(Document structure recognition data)
· · · · · · ·

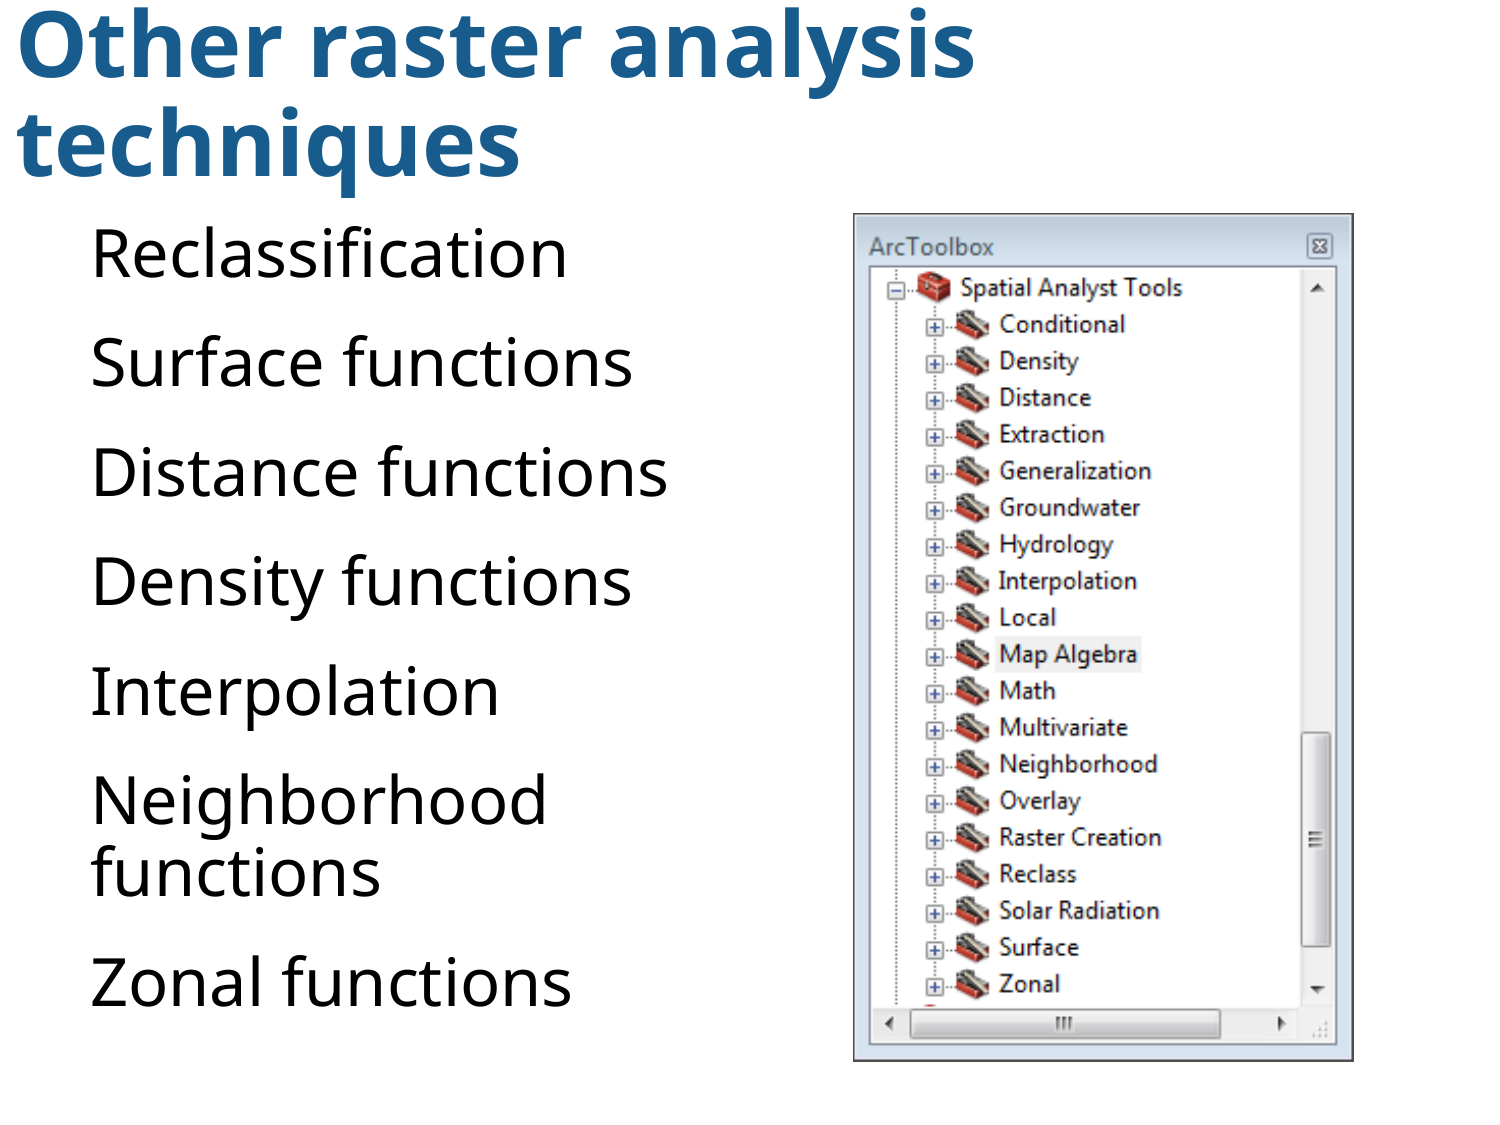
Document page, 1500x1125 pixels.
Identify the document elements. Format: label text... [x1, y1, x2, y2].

list Reclassification Surface functions Distance functions Density functions Interpolation Neighborhood functions Zonal functions [75, 212, 788, 1075]
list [853, 213, 1354, 1062]
title Other raster analysis techniques [0, 0, 1500, 195]
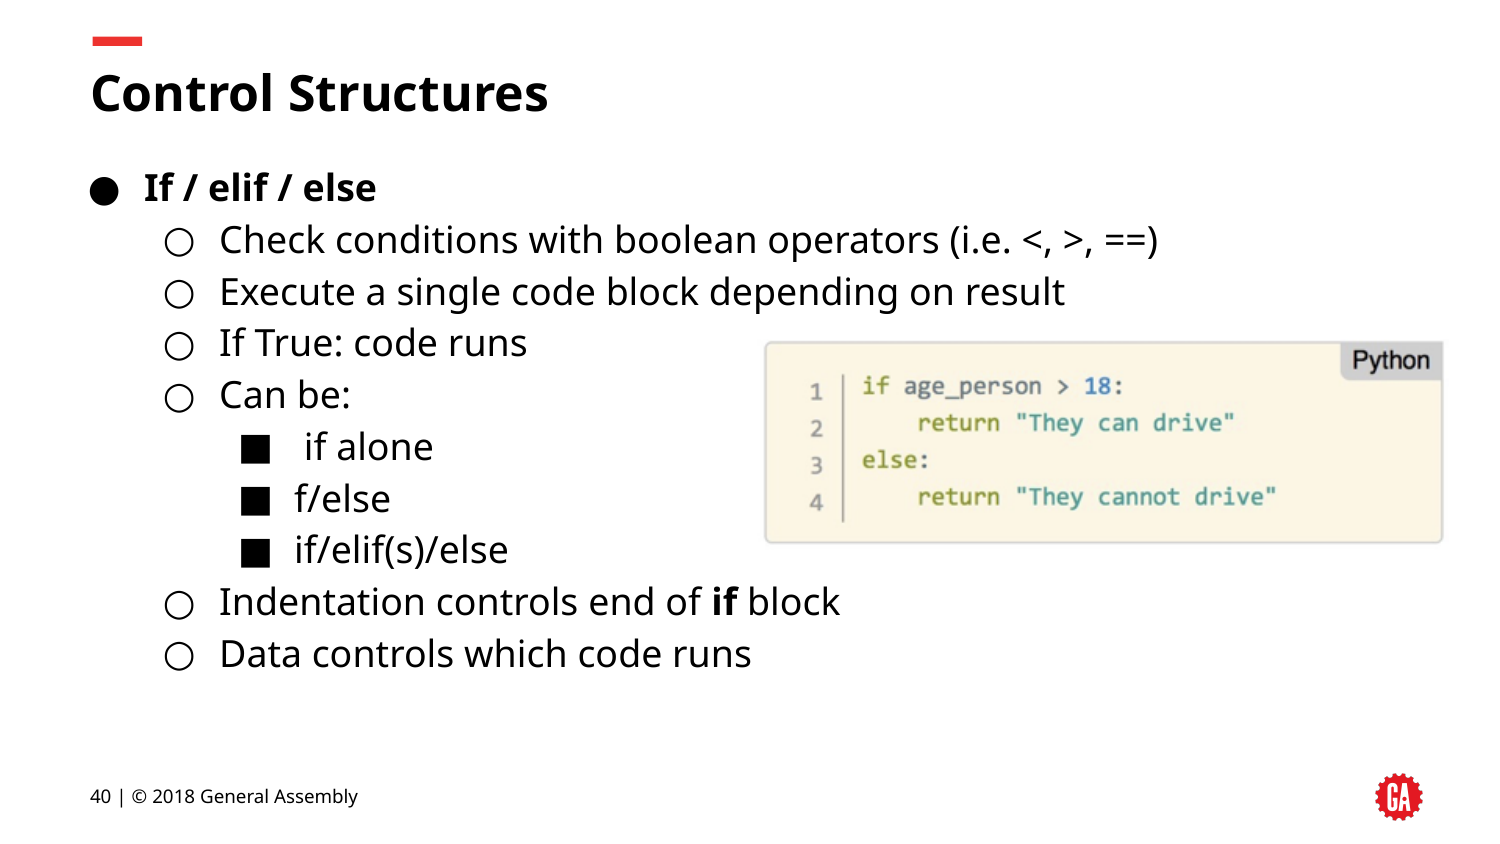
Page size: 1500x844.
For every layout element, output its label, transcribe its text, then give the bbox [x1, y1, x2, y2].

title Control Structures [75, 46, 1473, 140]
slide_number 40 | © 2018 General Assembly [75, 764, 545, 830]
picture [1373, 771, 1425, 823]
picture [749, 323, 1466, 556]
list If / elif / else Check conditions with boolean operators (i.e. <, >, ==) Execute a single code block depending on result If True: code runs Can be: if alone f/else if/elif(s)/else Indentation controls end of if block Data controls which code runs [54, 142, 1407, 683]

· · · · · · ·

■ **About this exercise**
Find the line containing "list [853, 213, 1354, 1062]", then extract it and every line after it to the end of the data above, exactly and nothing else, without pictures.

■ **Answer section**
list [853, 213, 1354, 1062]
title Other raster analysis techniques [0, 0, 1500, 195]
Page size: 1500x844.
For every layout element, output its label, transcribe its text, then give the bbox [x1, y1, x2, y2].

title Control Structures [75, 46, 1473, 140]
slide_number 40 | © 2018 General Assembly [75, 764, 545, 830]
picture [1373, 771, 1425, 823]
picture [749, 323, 1466, 556]
list If / elif / else Check conditions with boolean operators (i.e. <, >, ==) Execute a single code block depending on result If True: code runs Can be: if alone f/else if/elif(s)/else Indentation controls end of if block Data controls which code runs [54, 142, 1407, 683]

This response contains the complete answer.